[Stored entries]
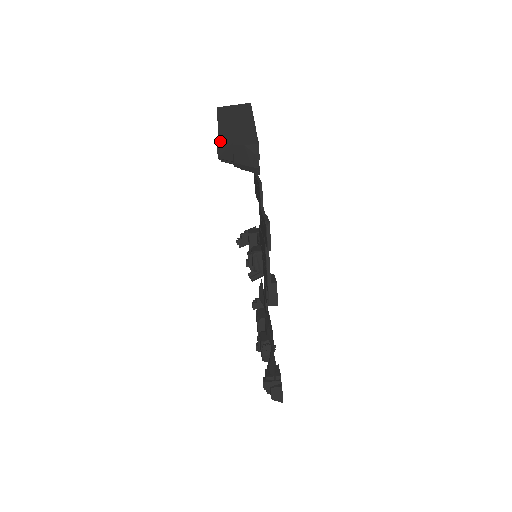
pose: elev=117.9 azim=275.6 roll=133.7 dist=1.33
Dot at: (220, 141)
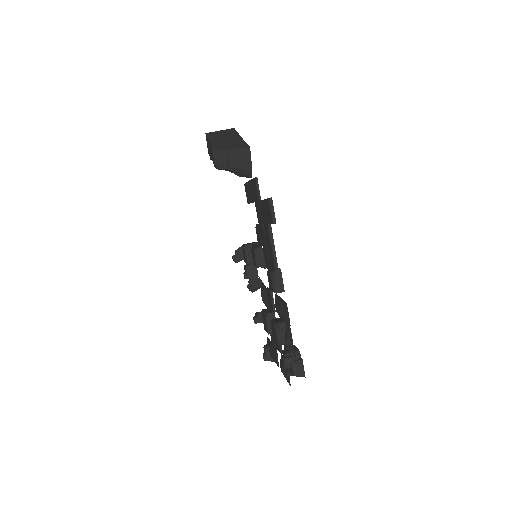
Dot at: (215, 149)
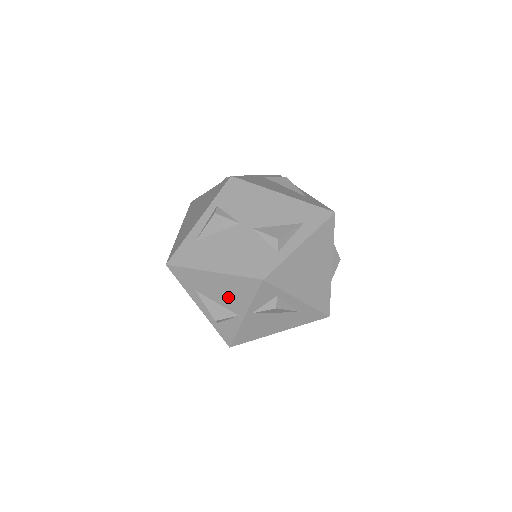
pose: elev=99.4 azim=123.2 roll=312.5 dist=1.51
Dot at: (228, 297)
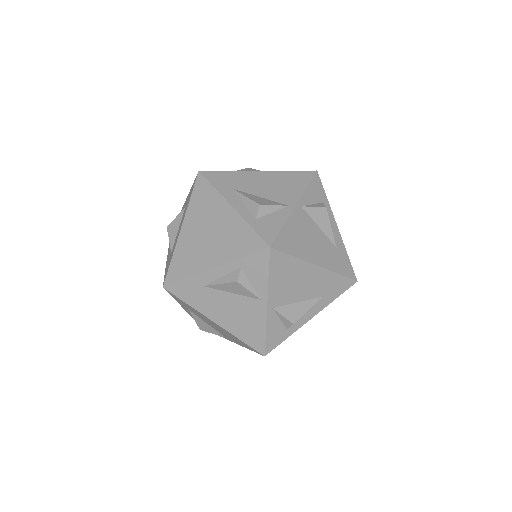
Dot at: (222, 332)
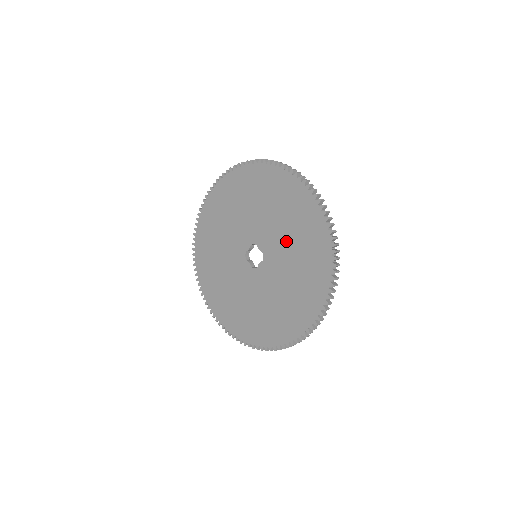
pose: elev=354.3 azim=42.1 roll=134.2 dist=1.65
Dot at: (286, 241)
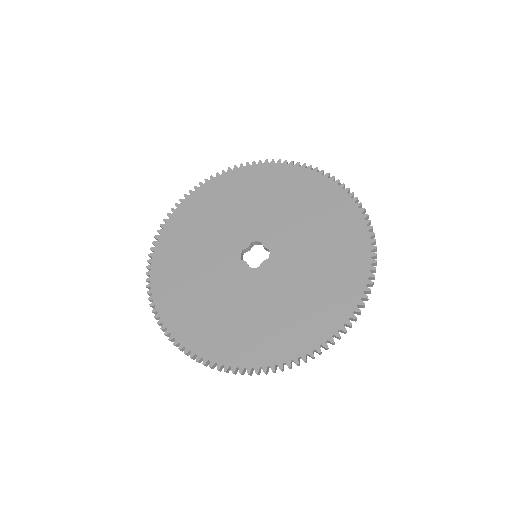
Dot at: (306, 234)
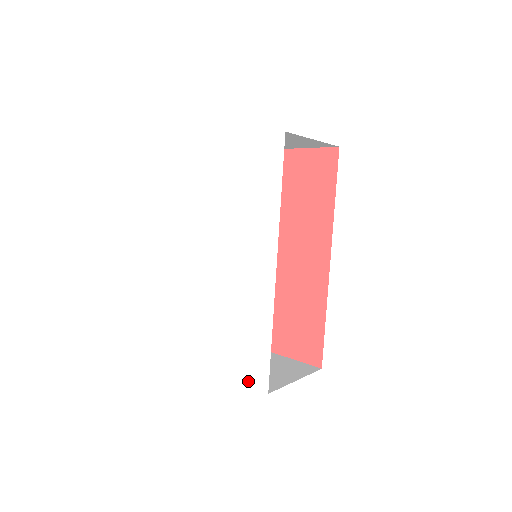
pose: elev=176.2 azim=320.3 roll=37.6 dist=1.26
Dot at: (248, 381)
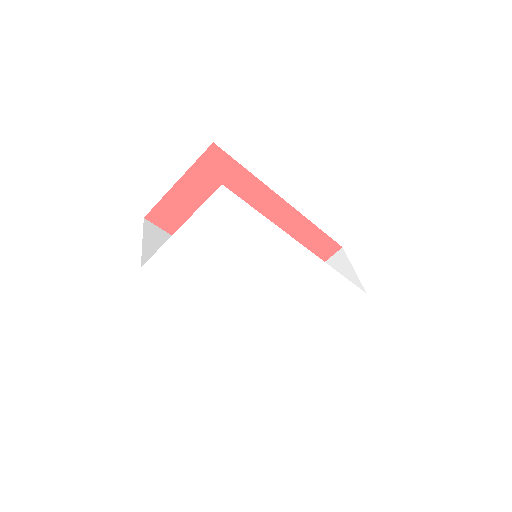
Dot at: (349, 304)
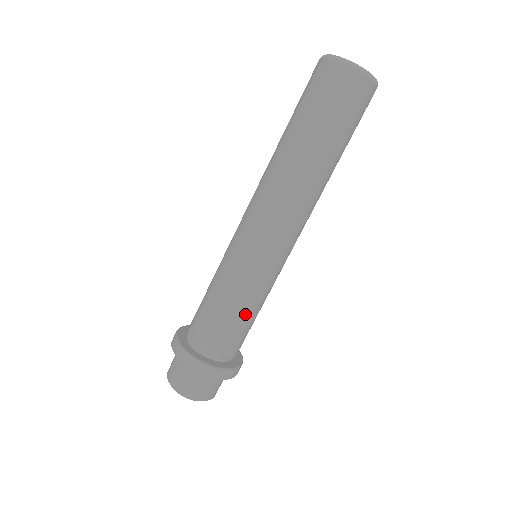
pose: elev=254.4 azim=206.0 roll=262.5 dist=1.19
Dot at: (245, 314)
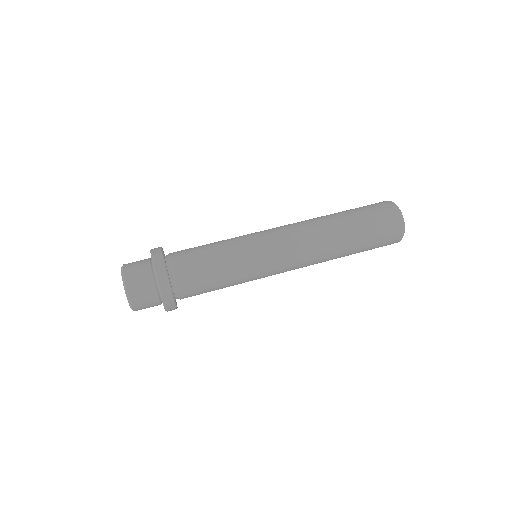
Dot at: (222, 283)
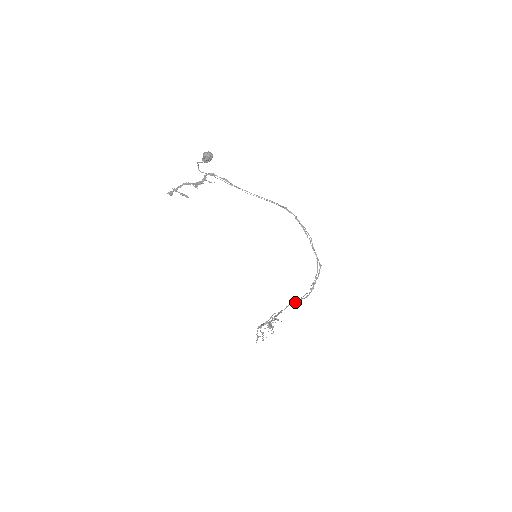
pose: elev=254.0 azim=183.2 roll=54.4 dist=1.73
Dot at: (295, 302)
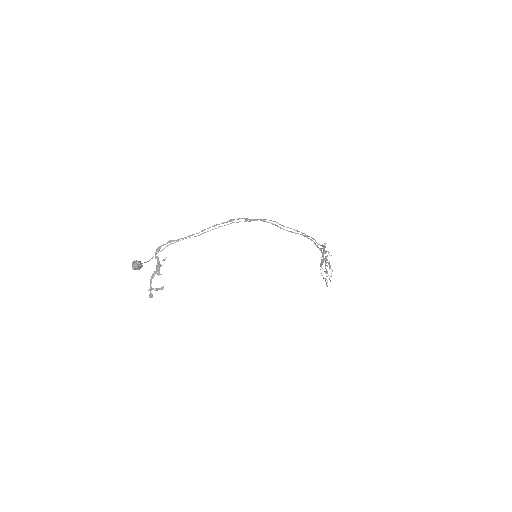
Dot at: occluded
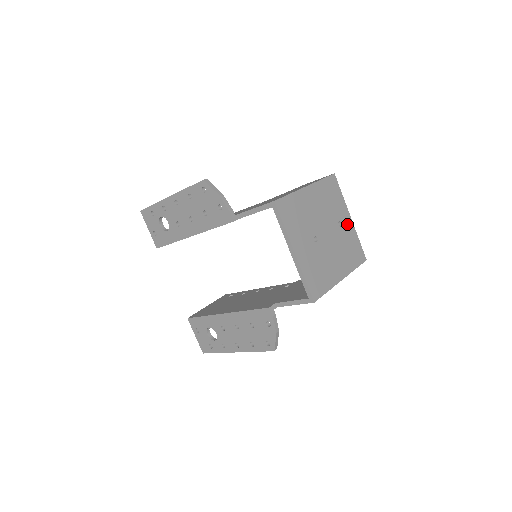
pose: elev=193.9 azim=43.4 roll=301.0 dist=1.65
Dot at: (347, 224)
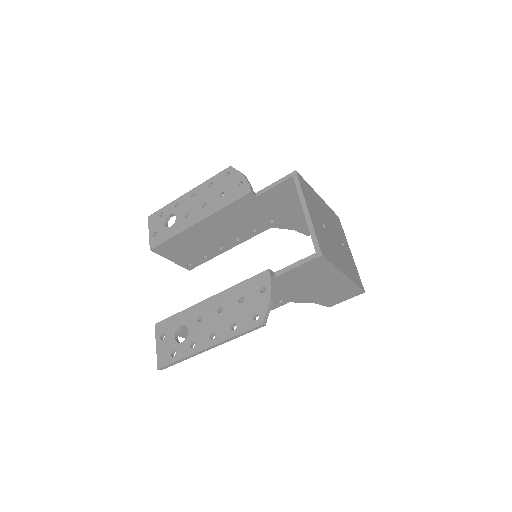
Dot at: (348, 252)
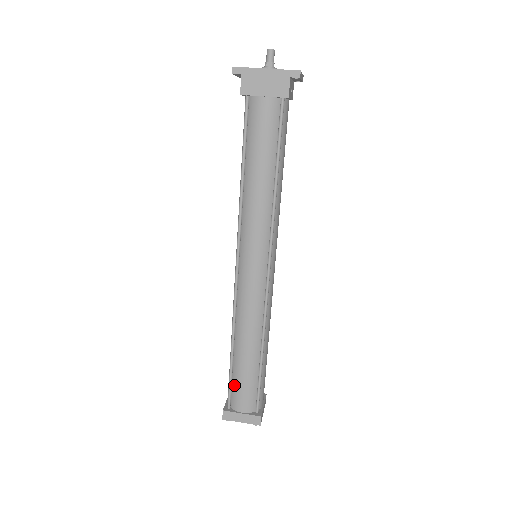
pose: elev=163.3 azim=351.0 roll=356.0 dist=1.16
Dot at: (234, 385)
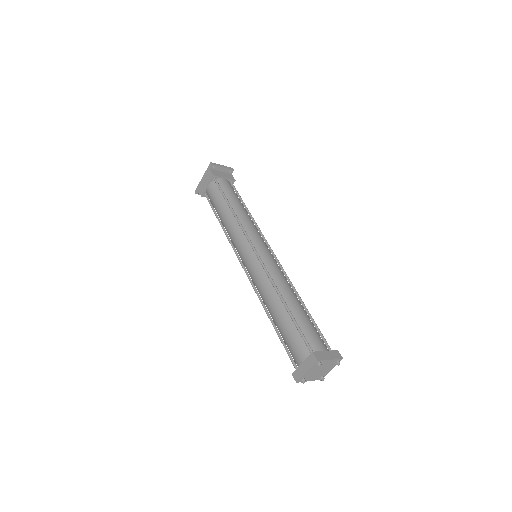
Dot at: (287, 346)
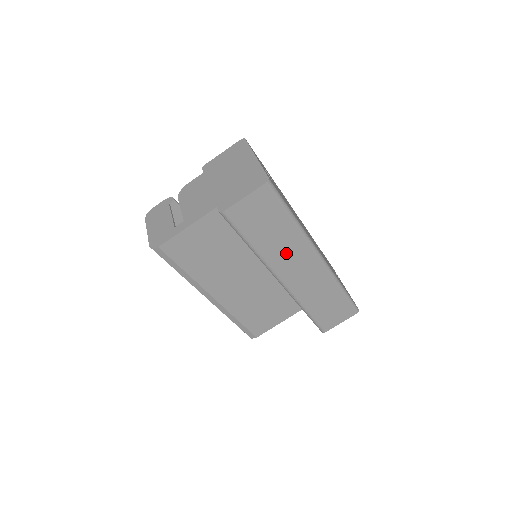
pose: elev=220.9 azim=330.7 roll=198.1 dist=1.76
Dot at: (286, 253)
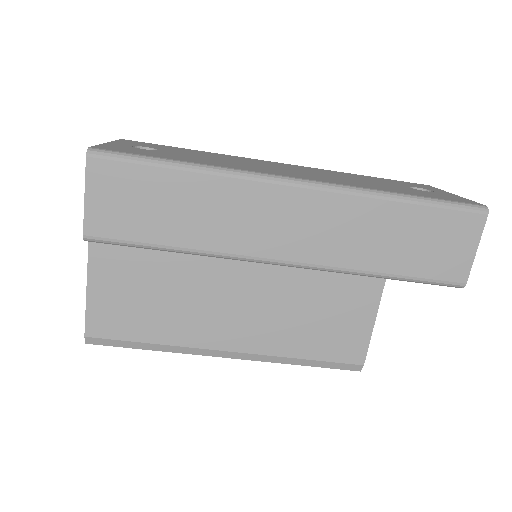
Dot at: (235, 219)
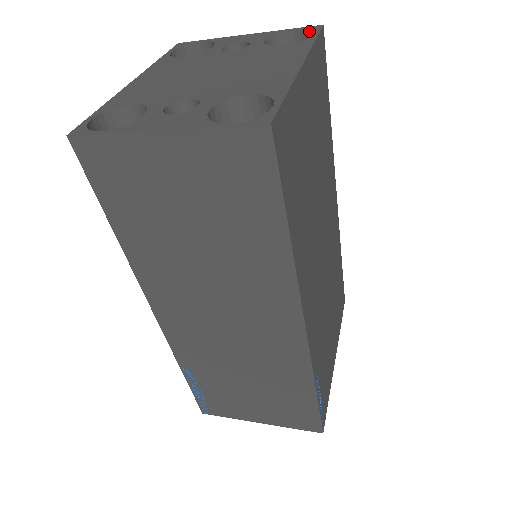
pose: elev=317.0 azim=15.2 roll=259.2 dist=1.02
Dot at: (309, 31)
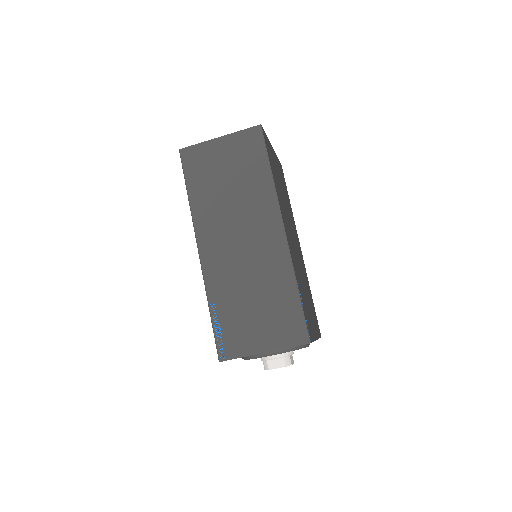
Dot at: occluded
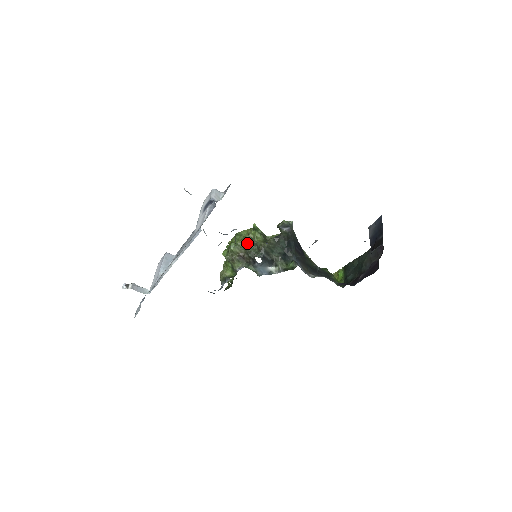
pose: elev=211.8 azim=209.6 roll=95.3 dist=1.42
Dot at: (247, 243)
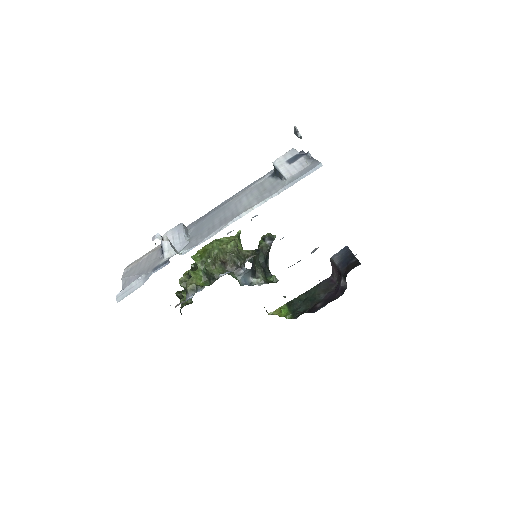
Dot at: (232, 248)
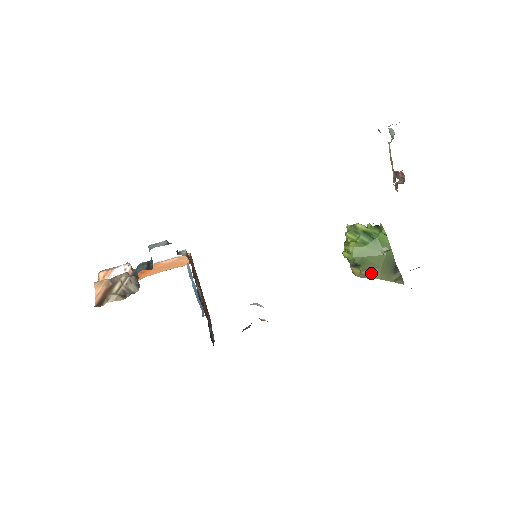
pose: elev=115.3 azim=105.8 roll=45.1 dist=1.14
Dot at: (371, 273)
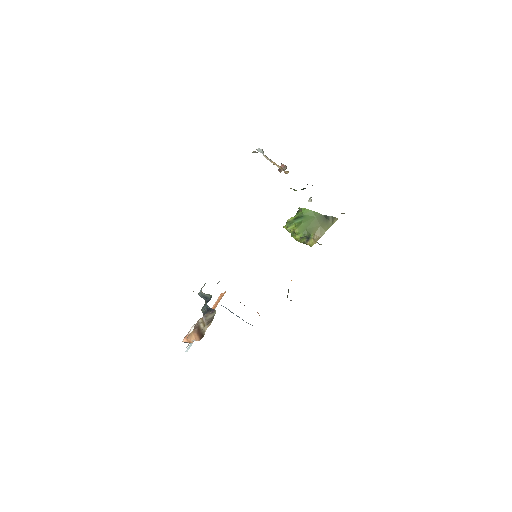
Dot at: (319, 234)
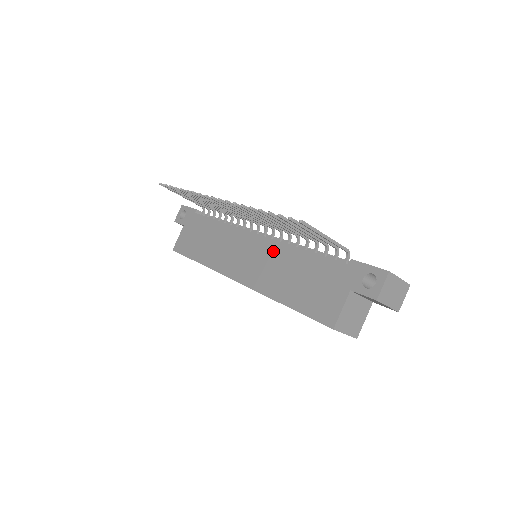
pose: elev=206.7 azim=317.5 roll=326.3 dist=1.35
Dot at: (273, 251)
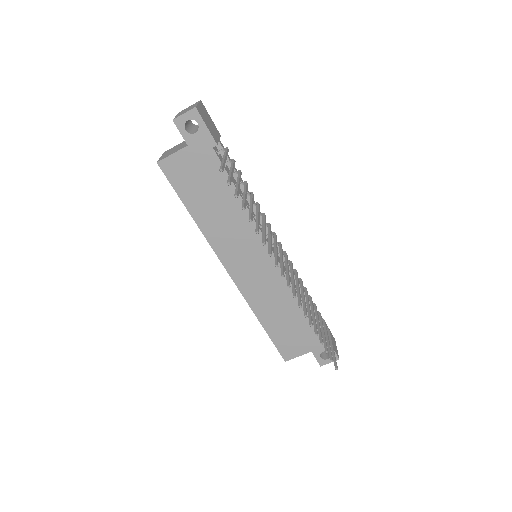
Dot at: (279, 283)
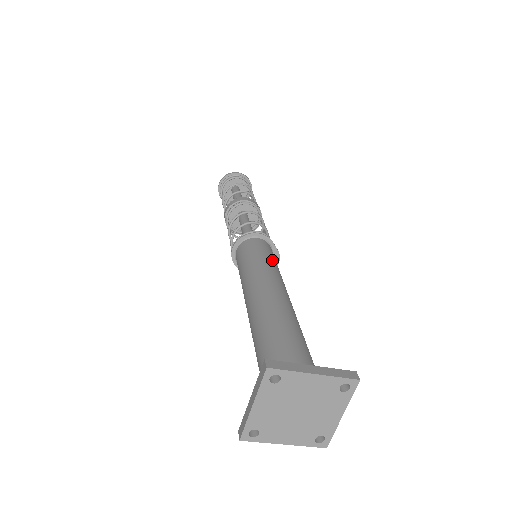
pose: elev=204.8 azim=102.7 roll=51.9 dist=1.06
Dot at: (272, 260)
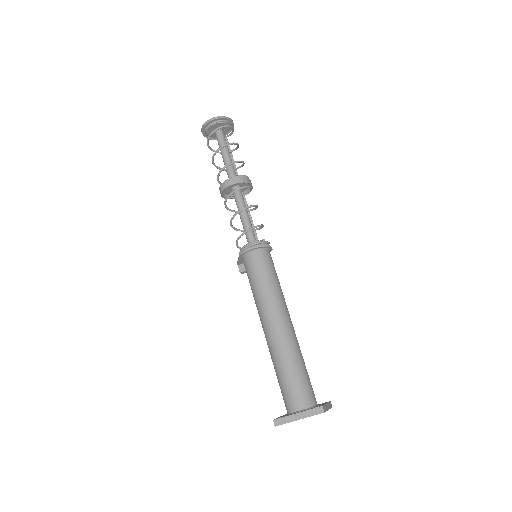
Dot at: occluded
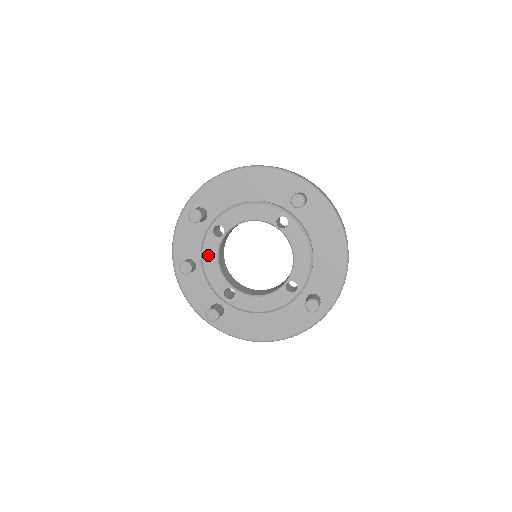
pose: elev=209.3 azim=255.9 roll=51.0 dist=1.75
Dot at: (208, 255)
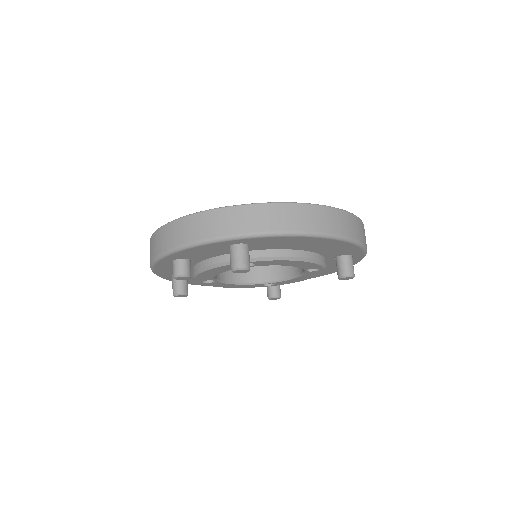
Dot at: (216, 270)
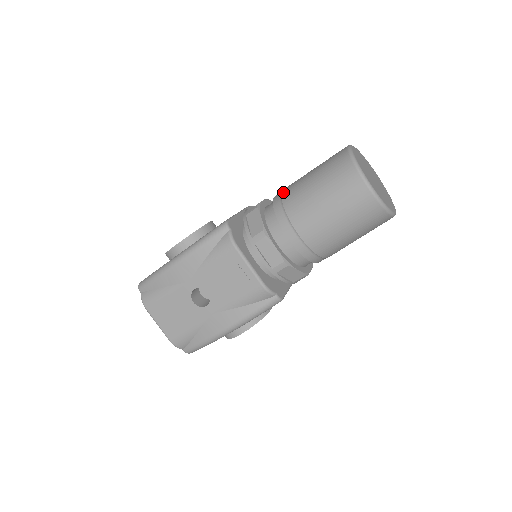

* GIVEN TASK *
Recast the listing, from the line with "pose: elev=99.4 azim=123.2" up to and including the line with "Dot at: (235, 219)", as a Markdown table with the columns Row and Line, skipping any blank lines. Leave the pictures out of the table.

* OUTPUT BELOW *
| Row | Line |
|---|---|
| 1 | pose: elev=99.4 azim=123.2 roll=312.5 dist=1.51 |
| 2 | Dot at: (228, 297) |
| 3 | Dot at: (222, 332) |
| 4 | pose: elev=354.3 azim=42.1 roll=134.2 dist=1.65 |
| 5 | Dot at: (286, 241) |
| 6 | Dot at: (306, 234) |
| 7 | pose: elev=176.2 azim=320.3 roll=37.6 dist=1.26 |
| 8 | Dot at: (248, 381) |
| 9 | Dot at: (349, 304) |
| 10 | pose: elev=254.4 azim=206.0 roll=262.5 dist=1.19 |
| 11 | Dot at: (245, 314) |
| 12 | Dot at: (222, 283) |
| 13 | pose: elev=254.0 azim=183.2 roll=54.4 dist=1.73 |
| 14 | Dot at: (295, 302) |
| 15 | Dot at: occluded |
| 16 | pose: elev=193.9 azim=43.4 roll=301.0 dist=1.65 |
| 17 | Dot at: (347, 224) |
| 18 | Dot at: (348, 252) |
| 19 | pose: elev=163.3 azim=351.0 roll=356.0 dist=1.16 |
| 20 | Dot at: (234, 385) |
| 21 | Dot at: (287, 346) |
| 22 | pose: elev=220.9 azim=330.7 roll=198.1 dist=1.76 |
| 23 | Dot at: (286, 253) |
| 24 | Dot at: (235, 219) |